Выбрать главу

Точно так же среди поговорок, прибауток, хозяйственных примет, а порой и «сердца горестных замет» бегут у великоросса и остальные месяцы: июнь, когда закрома пусты в ожидании новой жатвы и который потому зовется июнь — ау! Потом июль — страдник, работник; август, когда серпы греют на горячей работе, а вода уже холодит, когда на Преображенье — второй Спас, бери рукавицы про запас; за ним сентябрь — холоден сентябрь, да сыт — после уборки урожая; далее октябрь — грязник, ни колеса, ни полоза не любит, ни на санях, ни на телеге не проедешь; ноябрь — курятник, потому что 1 числа, в день Козьмы и Дамиана, бабы кур режут, оттого и зовется этот день — курячьи именины, куриная смерть. Наконец, вот и декабрь-студень, развал зимы: год кончается — зима начинается. На дворе холодно: время в избе сидеть да учиться. 1 декабря — пророка Наума-грамотника: начинают ребят грамоте учить. Поговорка: «Батюшка Наум, наведи на ум». А стужа крепнет, наступают трескучие морозы, 4 декабря — св. великомученицы Варвары. Поговорка: «Трещит Варюха — береги нос да ухо».

Так со святцами в руках или, точнее, в цепкой памяти великоросс прошел, наблюдая и изучая, весь годовой круговорот своей жизни. Церковь научила великоросса наблюдать и считать время. Святые и праздники были его путеводителями в этом наблюдении и изучении. Он вспоминал их не в церкви только: он уносил их из храма с собой в свою избу, в поле и лес, навешивая на имена их свои приметы в виде бесцеремонных прозвищ, какие дают закадычным друзьям: Афанасий-ломонос, Самсон-сеногной, что в июле дождем сено гноит, Федул-ветреник, Акулины-гречишницы, мартовская Авдотья подмочи порог, апрельская Марья зажги снега, заиграй овражки и т. д. без конца. В приметах великоросса и его метеорология, и его хозяйственный учебник, и его бытовая автобиография; в них отлился весь он со своим бытом и кругозором, со своим умом и сердцем; в них он и размышляет, и наблюдает, и радуется, и горюет, и сам же подсмеивается и над своими горями, и над своими радостями.

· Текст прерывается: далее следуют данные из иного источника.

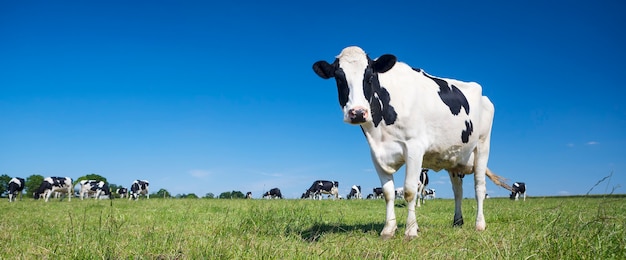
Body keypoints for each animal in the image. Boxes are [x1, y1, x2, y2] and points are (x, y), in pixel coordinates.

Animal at [312, 46, 508, 240]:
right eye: (339, 78)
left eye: (370, 77)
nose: (358, 112)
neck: (380, 131)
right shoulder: (376, 154)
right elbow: (388, 193)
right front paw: (388, 229)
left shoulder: (415, 148)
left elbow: (409, 190)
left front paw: (411, 230)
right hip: (453, 158)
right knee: (457, 191)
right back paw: (458, 221)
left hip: (482, 146)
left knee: (479, 187)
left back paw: (479, 224)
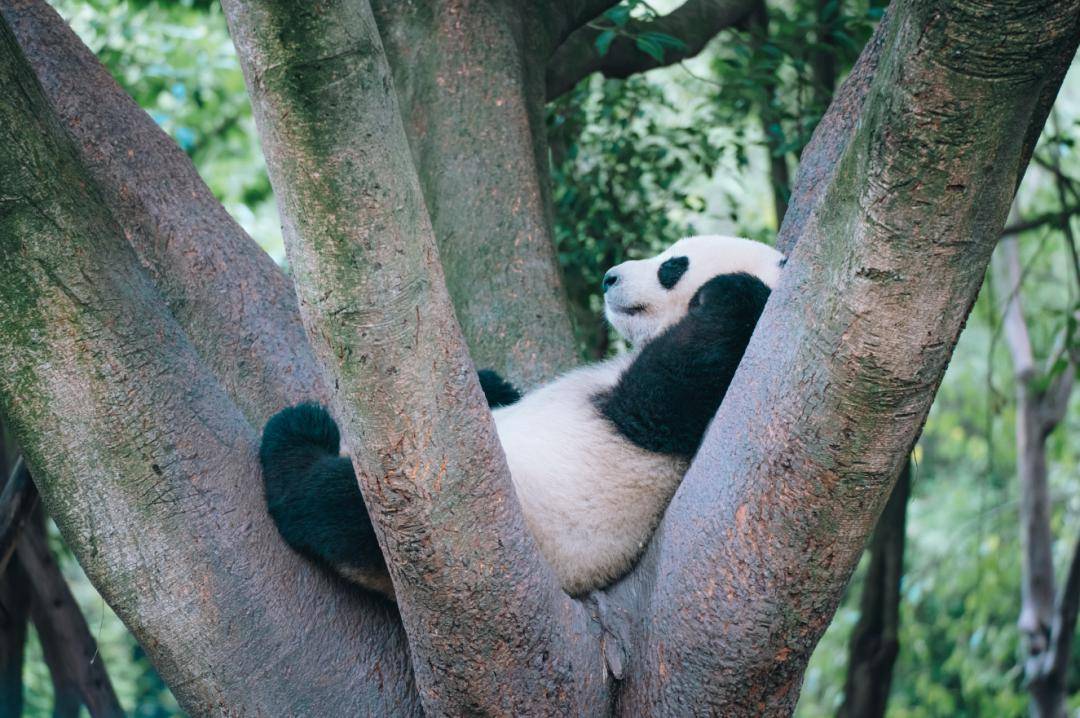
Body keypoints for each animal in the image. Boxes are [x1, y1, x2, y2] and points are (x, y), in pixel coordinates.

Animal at [261, 235, 786, 600]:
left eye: (672, 266)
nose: (609, 278)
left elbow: (663, 395)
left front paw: (731, 293)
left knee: (341, 506)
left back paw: (297, 438)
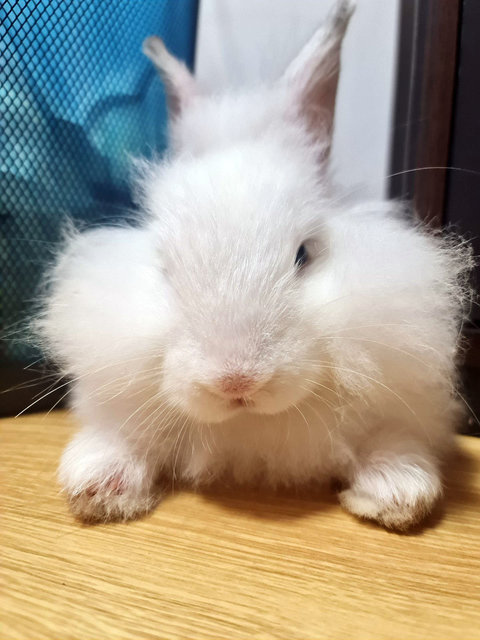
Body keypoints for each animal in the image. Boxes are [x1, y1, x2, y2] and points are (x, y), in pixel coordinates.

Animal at [35, 1, 470, 528]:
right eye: (165, 265)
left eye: (305, 254)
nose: (236, 380)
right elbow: (122, 436)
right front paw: (97, 486)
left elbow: (390, 439)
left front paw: (400, 492)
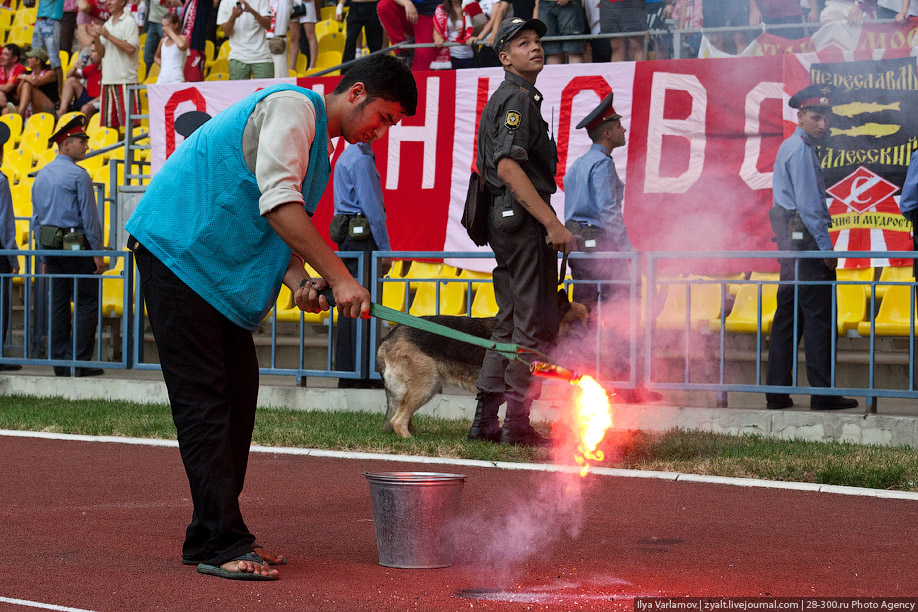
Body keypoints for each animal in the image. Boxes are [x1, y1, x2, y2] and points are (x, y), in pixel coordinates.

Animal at [378, 300, 592, 436]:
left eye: (589, 324)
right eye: (574, 324)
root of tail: (389, 336)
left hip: (425, 386)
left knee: (400, 416)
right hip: (425, 385)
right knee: (397, 420)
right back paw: (409, 440)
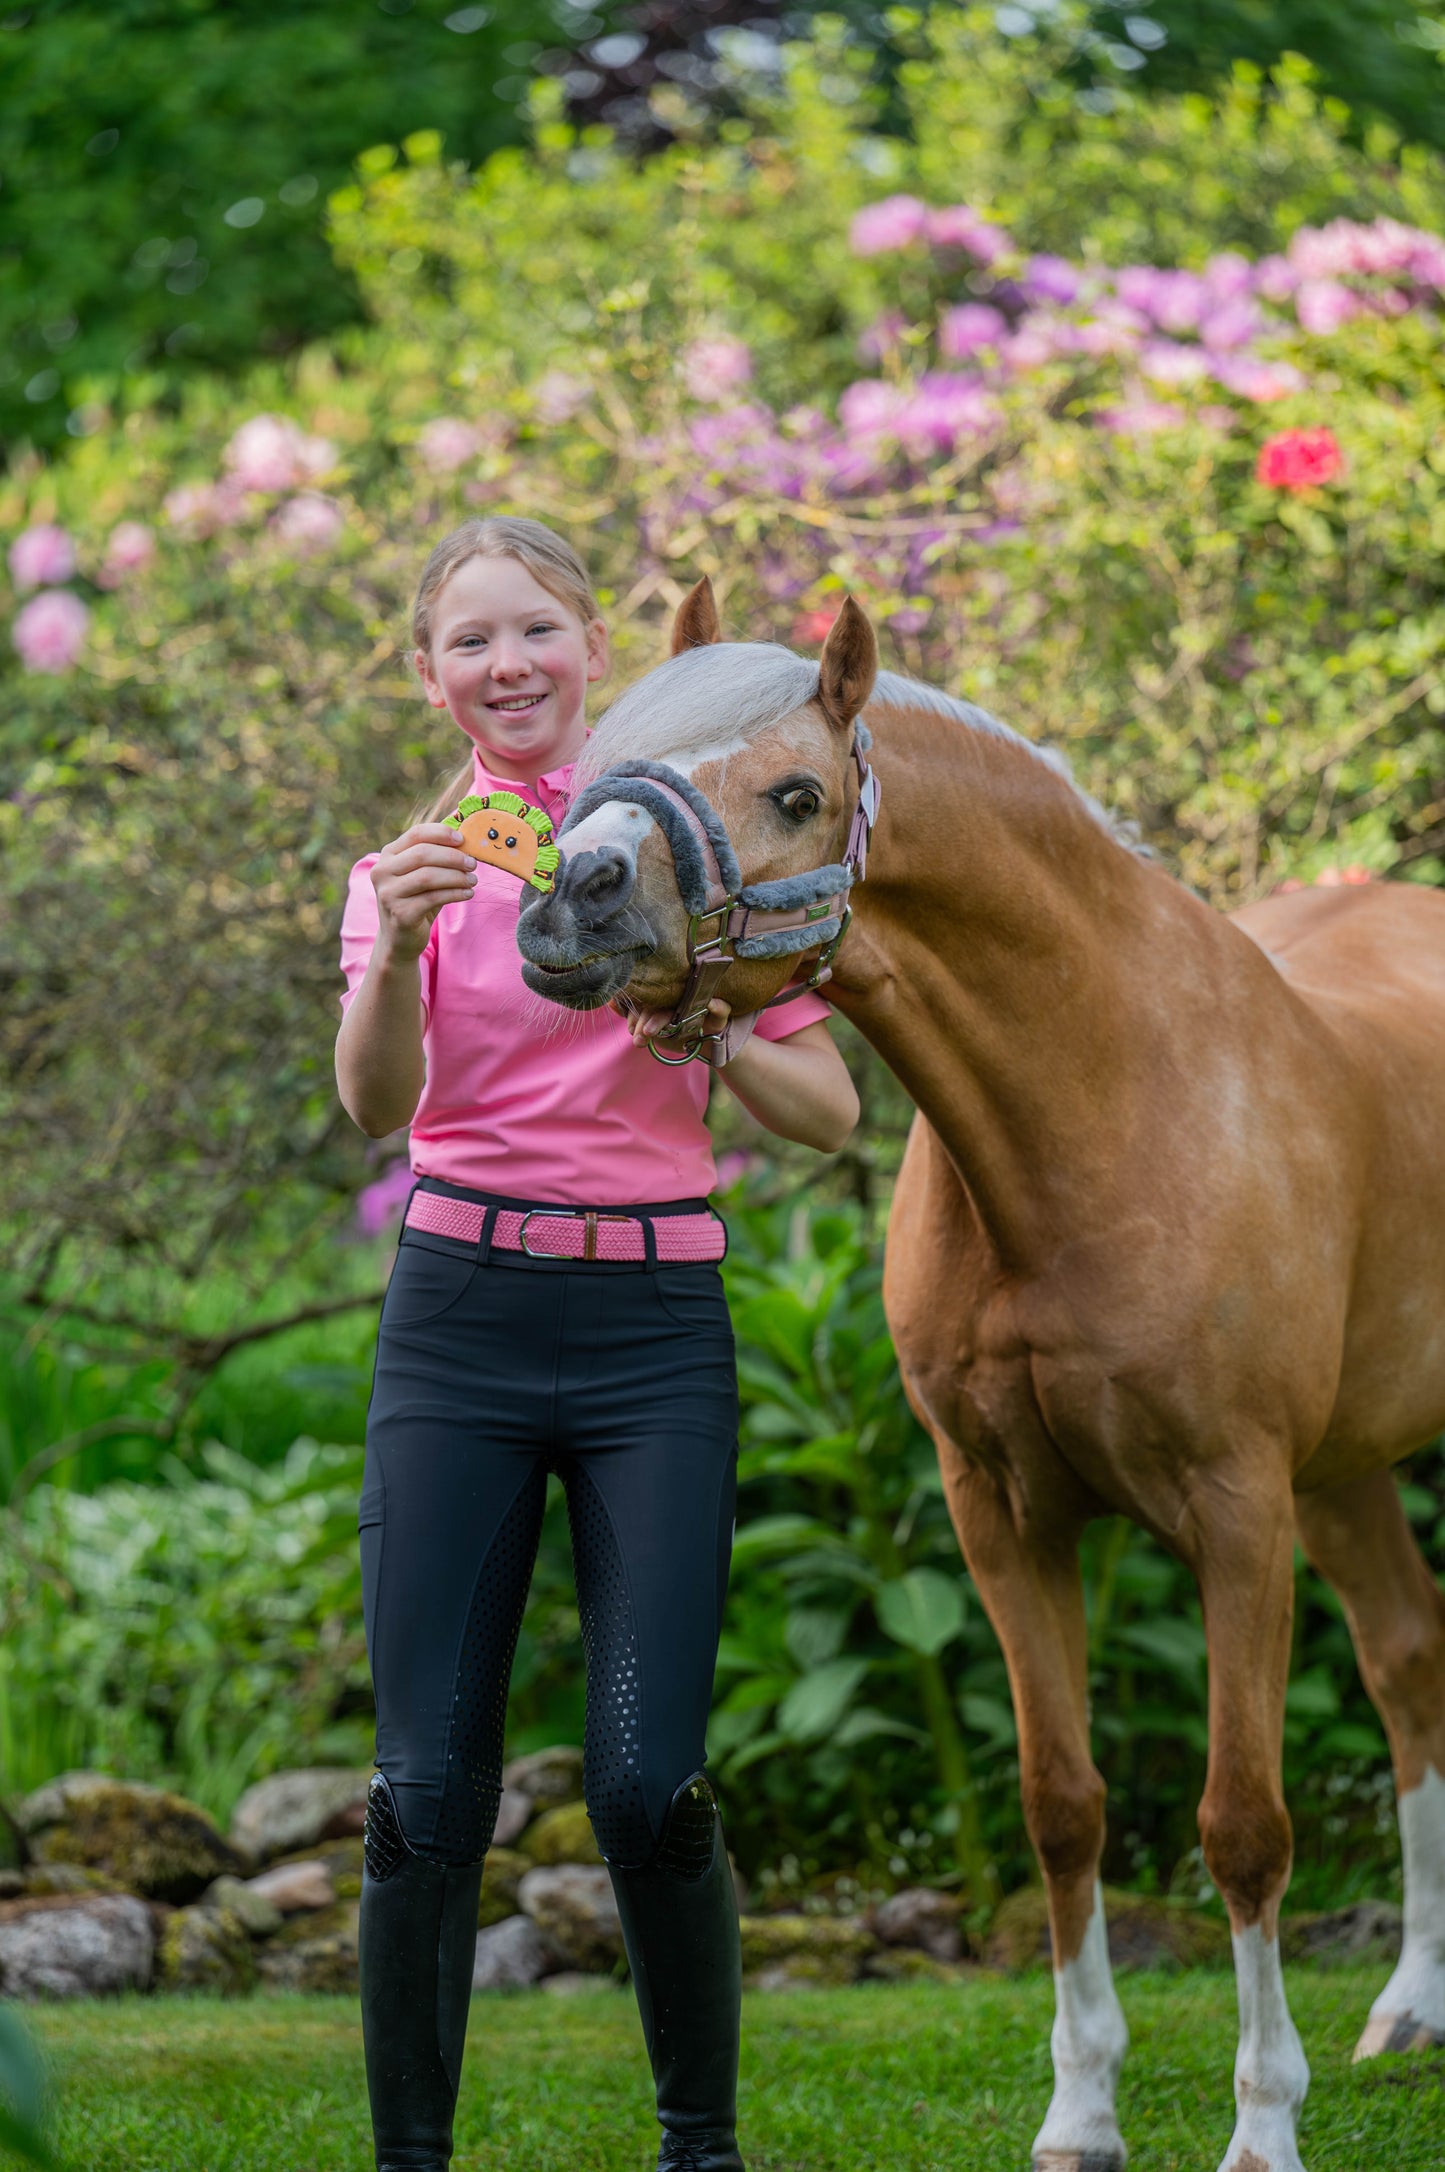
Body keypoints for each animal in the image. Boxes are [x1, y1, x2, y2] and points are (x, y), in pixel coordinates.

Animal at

Психология великоросса. Народные приметы великоросса своенравны, как своенравна отразившаяся в них природа Великороссии. Она часто смеется над самыми осторожными расчетами великоросса; своенравие климата и почвы обманывает самые скромные его ожидания, и, привыкнув к этим обманам, расчетливый великоросс любит, подчас очертя голову, выбрать самое что ни на есть безнадежное и нерасчетливое решение, противопоставляя капризу природы каприз собственной отваги. Эта наклонность дразнить счастье, играть в удачу и есть великорусский авось.

В одном уверен великоросс — что надобно дорожить ясным летним рабочим днем, что природа отпускает ему мало удобного времени для земледельческого труда и что короткое великорусское лето умеет еще укорачиваться безвременным нежданным ненастьем. Это заставляет великорусского крестьянина спешить, усиленно работать, чтобы сделать много в короткое время и в пору убраться с поля, а затем оставаться без дела осень и зиму. Так великоросс приучался к чрезмерному кратковременному напряжению своих сил, привыкал работать скоро, лихорадочно и споро, а потом отдыхать в продолжение вынужденного осеннего и зимнего безделья. Ни один народ в Европе не способен к такому напряжению труда на короткое время, какое может развить великоросс; но и нигде в Европе, кажется, не найдем такой непривычки к ровному, умеренному и размеренному постоянному труду, как в той же Великороссии.